Nevertheless, in all of those cases, though, I find portrayals of depravity to be, in fact, “sensitizing” rather than “desensitizing.” Contest and composition are everything when it comes to this. The troubling behaviors are portrayed in such a way as to provoke conscience and questioning.
Having said all of that, I am not some kind of champion for this movie as if it’s a masterpiece. I just think that complaints made against it (“perversion”) really connect with the movie that I saw. I saw a purposeful depiction of bad behavior, not a celebration of it.
I think you have me confused with that other Victor. 🙂 I read “The Road” (and liked it) and saw “Dogville” (and wished I hadn’t). Anyway, it seems like the life of a film critic is one of gradual desensitization (or sensitization — tomayto/tomahto) in the service of what, exactly? Provoking one’s own conscience? In that light your interview reads less like a dialog with your previous self and more like a eulogy for him.
For clarification, I *do* find this film unsettling… but in a good way. I think popular American cinema serves up violence and sex in an “entertainment” fashion on a regular basis, but in independent and international cinema I often find violent and reckless sexual behaviors portrayed in a more honest (and thus *productively* troubling) fashion. What I was trying to say is this: Those who aren’t used to seeing such meaningfully shocking behavior are probably going to feel a bit gobsmacked by something like, say, your #1 film of all time: A Clockwork Orange.
Oh… good heavens. I though you were Victor Morton, and so I was a bit startled by the posts! My bad. Mark, can we have a “do-over”? 🙂
My moviegoing life has been one of growing *sensitization* to the way that most popular cinema deceives us about the nature of violence in all its forms. That has led to a growing appreciation of those artists who treat violent behavior as if it has actual consequences, as if it is truly inappropriate. It has been an awakening of conscience. I am grateful for it. (That’s what my “moviegoer’s memoir” Through a Screen Darkly is about, actually.)
I’ll have to check out your memoir, as I have totally dug your movie reviews over the years. I especially like it when you and SDG tag team on some poor unsuspecting piece of dren.
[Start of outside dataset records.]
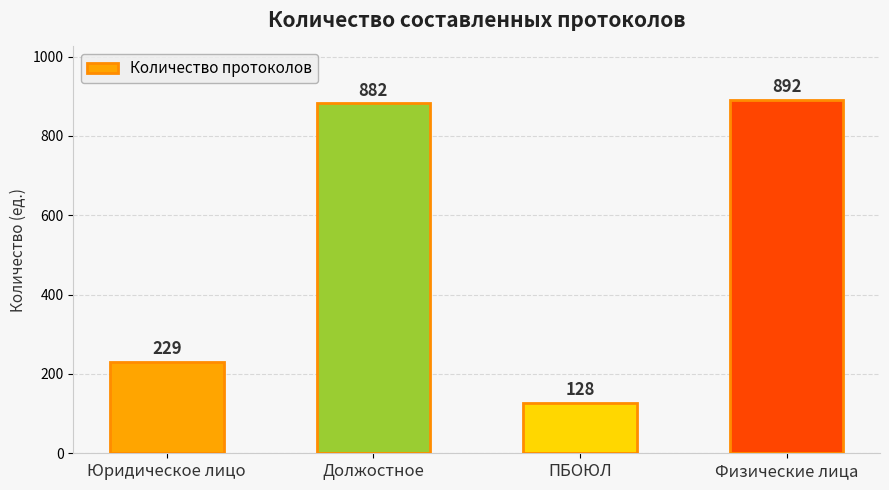

Approximately how many times larger is the value at ПБОЮЛ compared to Юридическое лицо?

0.6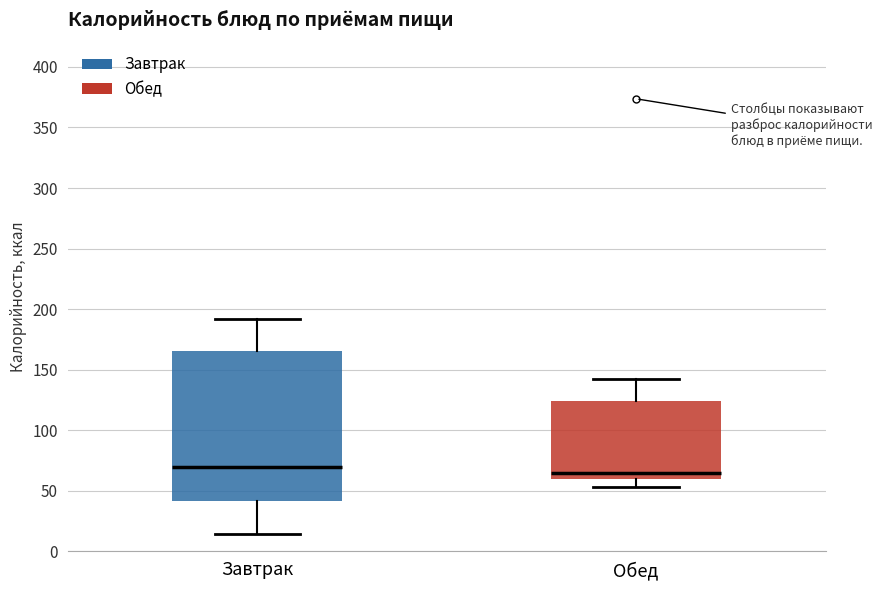

Reading left to right, transcribe this box plot: for each box, give where its median line is, the range the box spans, and where its two whiskers end, as read against the y-axis. The values are not printed on the chart, so give them approximately, as read against the axis.

Завтрак: median 70, box 40 to 165, whiskers 15 to 190
Обед: median 65, box 60 to 125, whiskers 55 to 140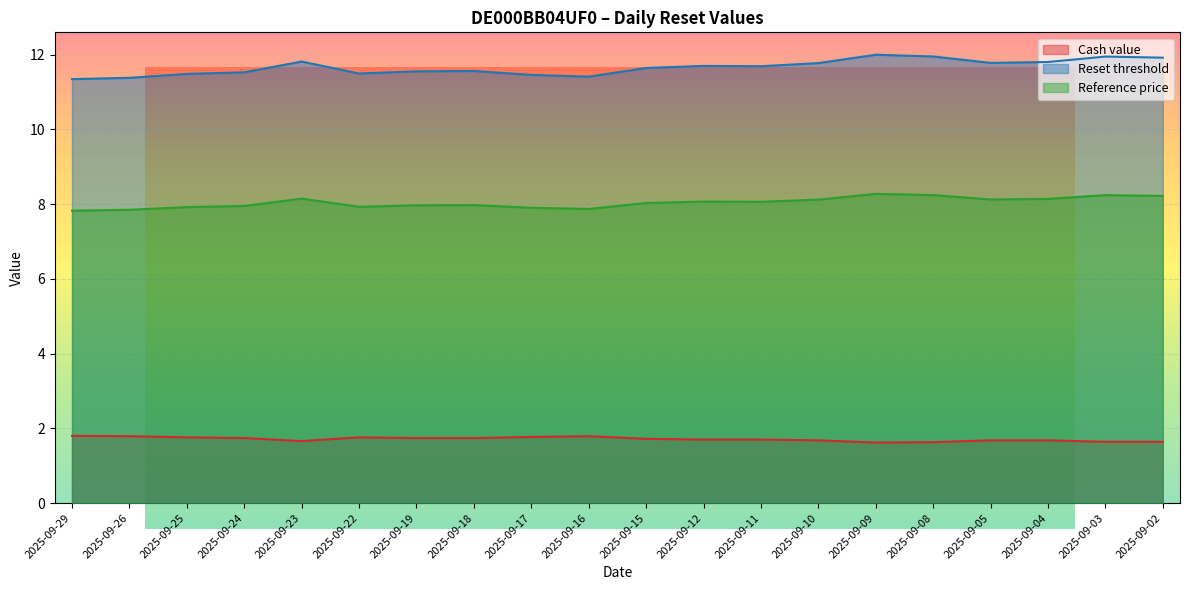

Rank the series at 2025-09-16 from lowest to highest value.

Cash value, Reference price, Reset threshold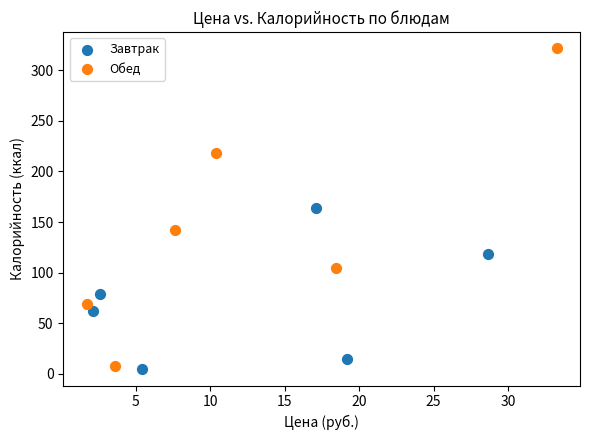

Which series reaches the maximum Y coordinate?

Обед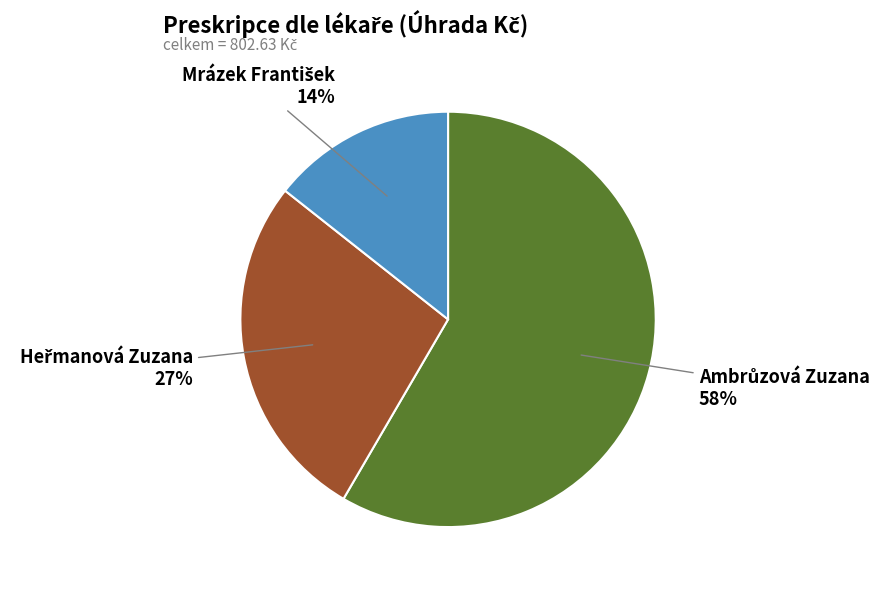

To the nearest percent, what is the average slice percentage?

33%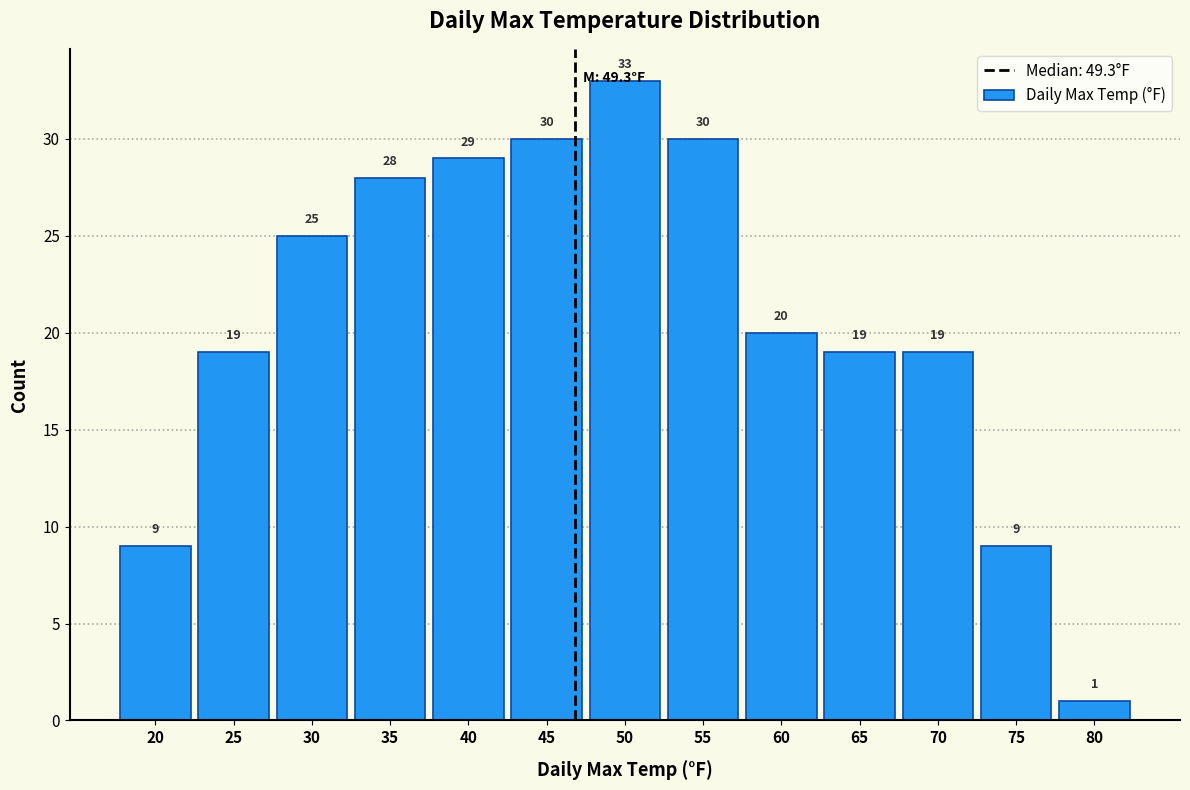

Reading right to left, list all the values displayed in this chart.

1	9	19	19	20	30	33	30	29	28	25	19	9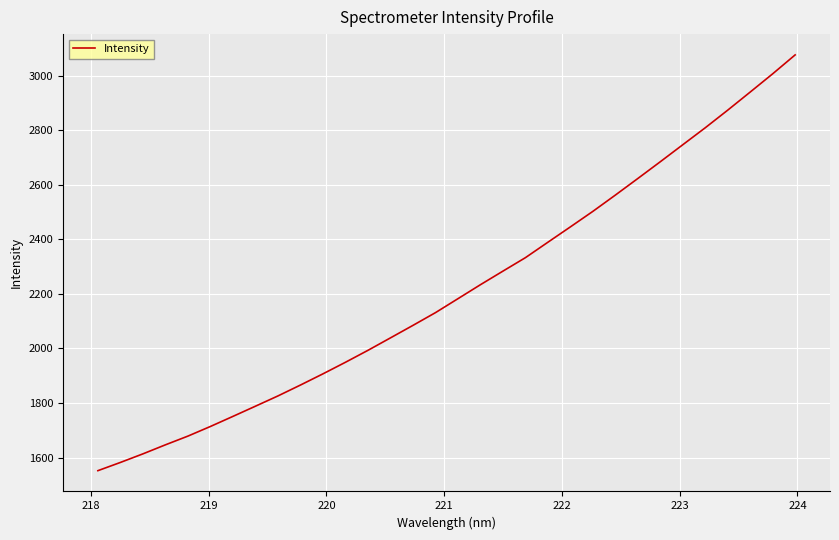

What is the smallest value displayed?

1551.8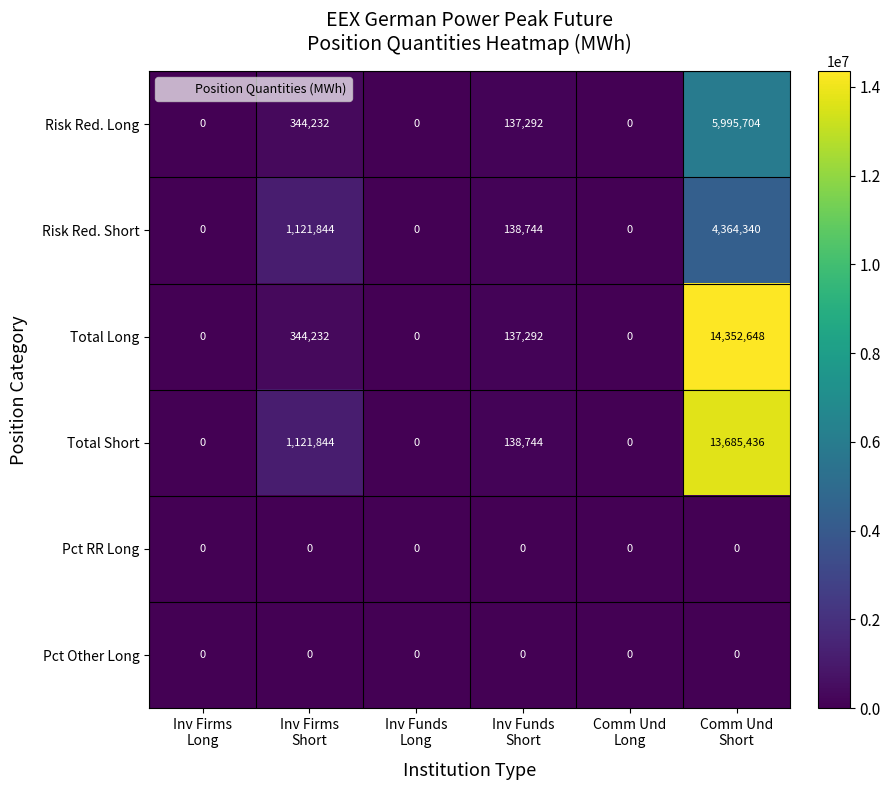

At which category is the sum across all series the highest?

Comm Und
Short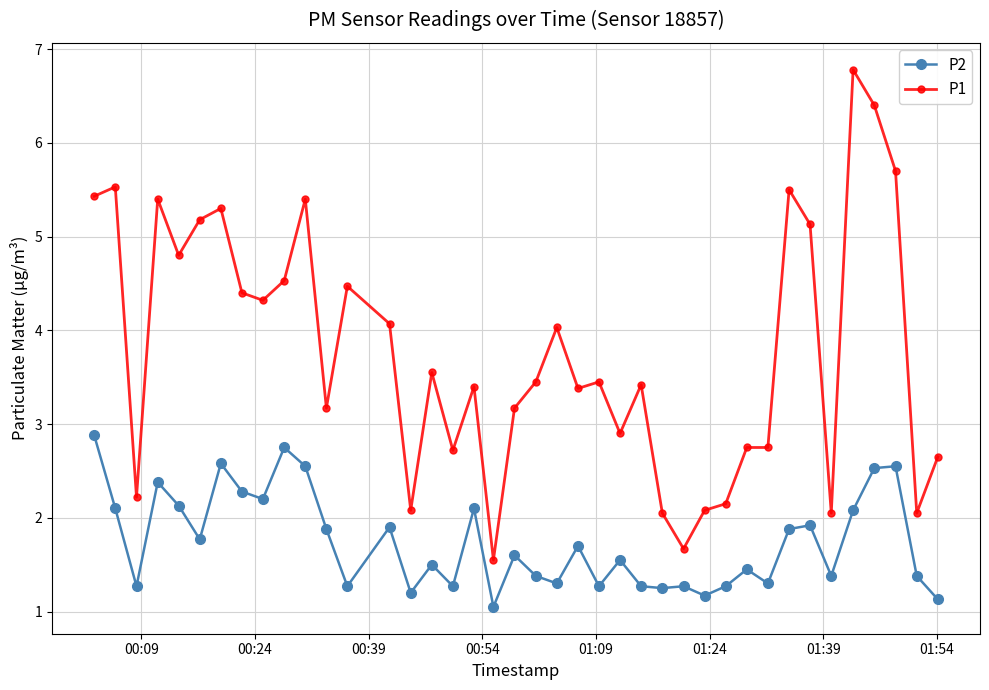

Which series has the largest range (max minus min)?

P1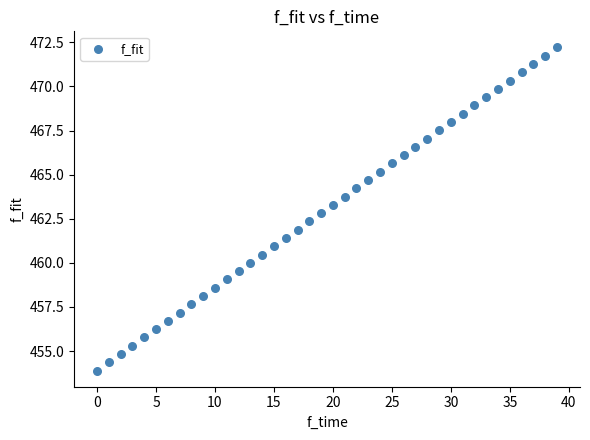

What is the range of Y values (max minus min)?

18.3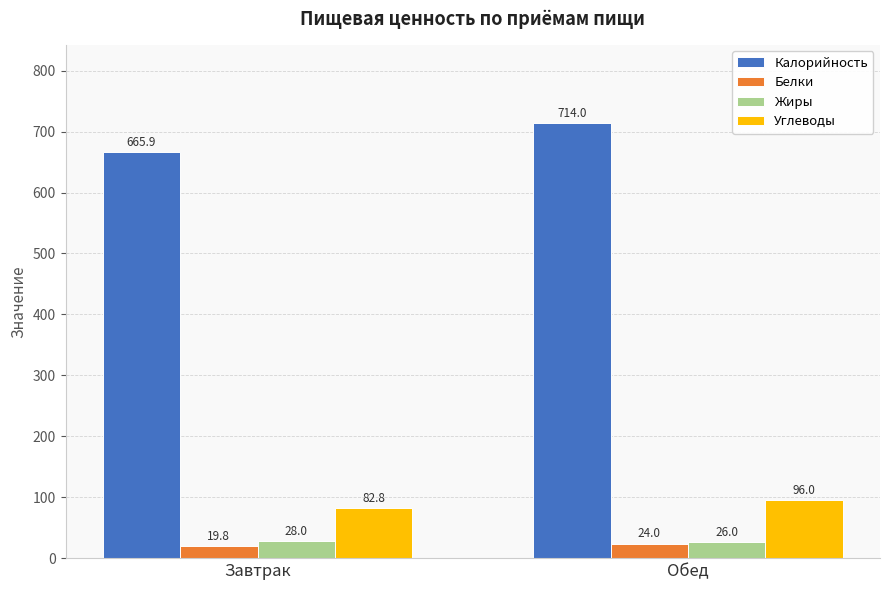

What is the label of the 1st bar from the left?

Завтрак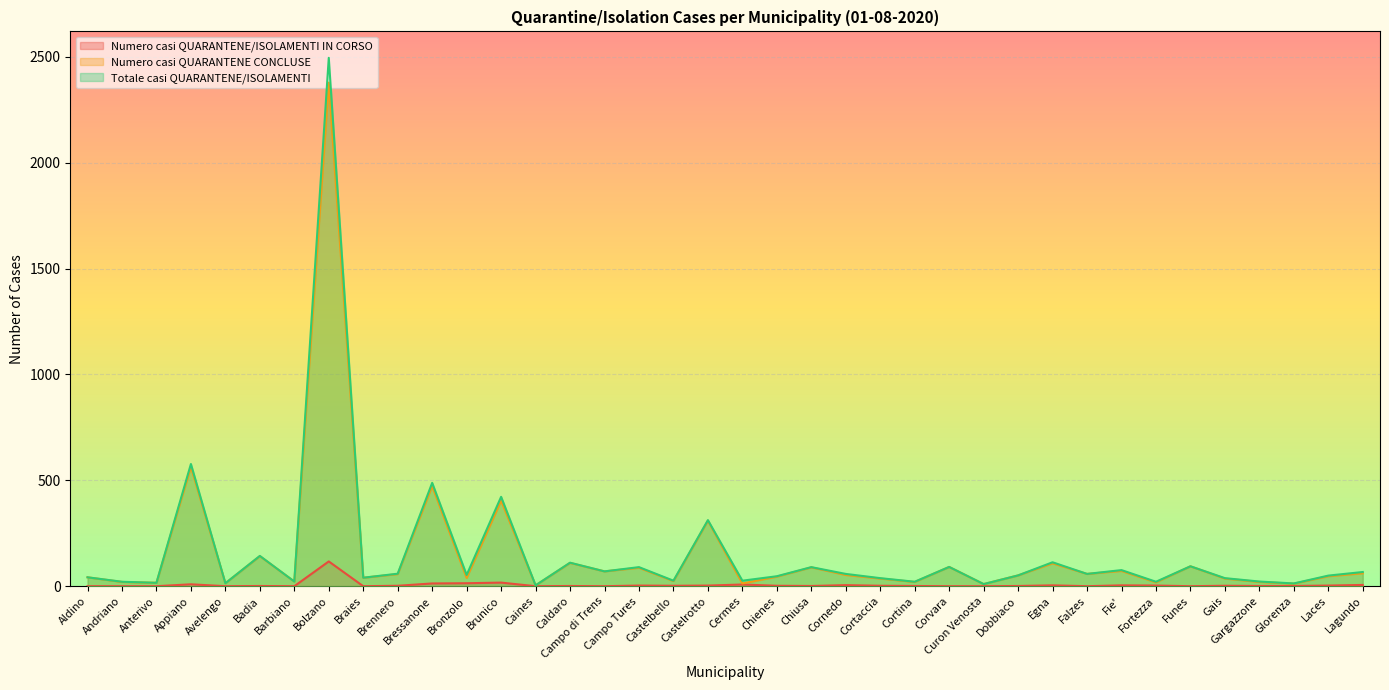

What is the spread (max minus min) of values at Appiano?

568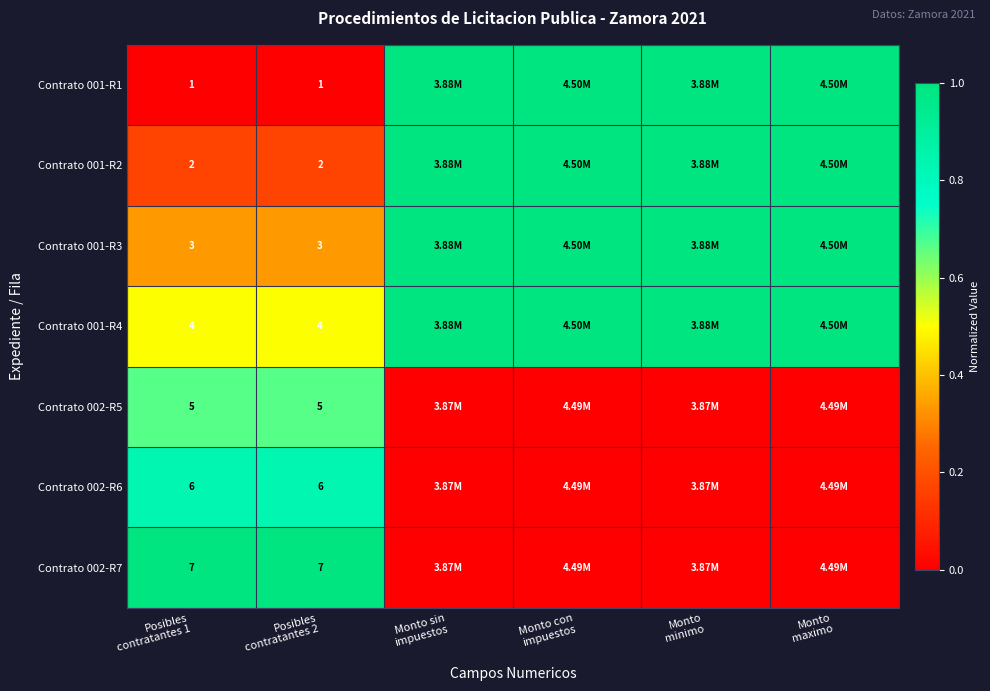

How many data points does each series have?

6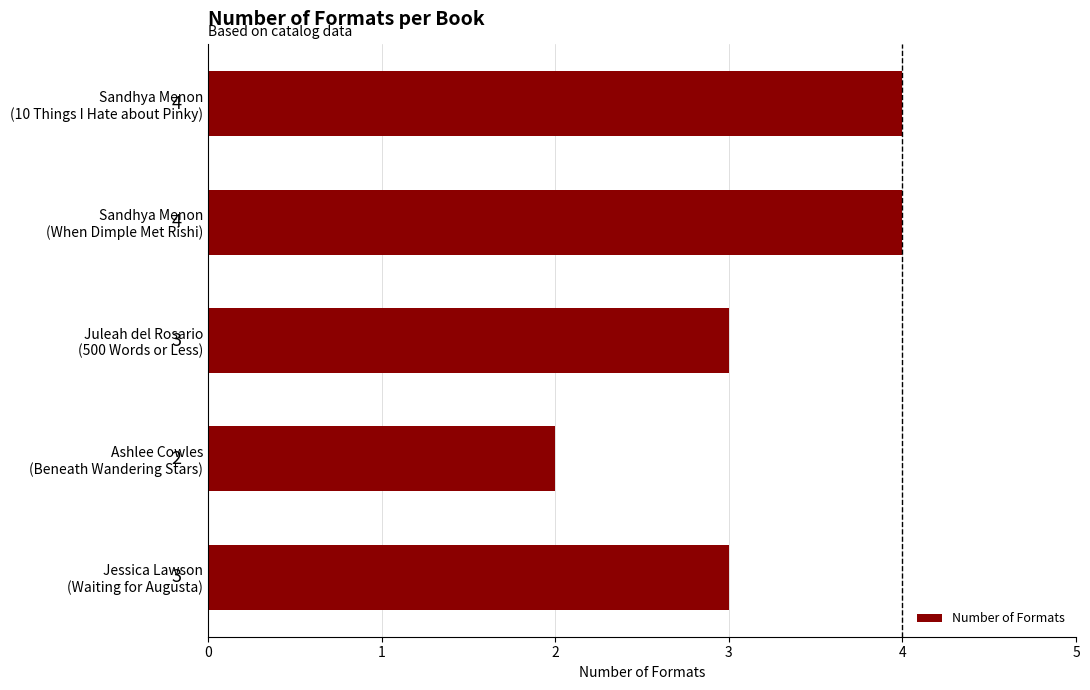

How many values are between 3 and 4?

4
I get mistaken for the other Victor all the time. I’m like him, but less urbane and with fewer puns in Russian all the time. 🙂
“There are lines you can’t cross (or crass), even in service to the “truth”. ”
I keep hearing this, and it makes NO sense to my autistic brain (kind of like the appropriate/inappropriate line that seems to move every time I look at it). Can you explain more why neurotypicals draw such lines?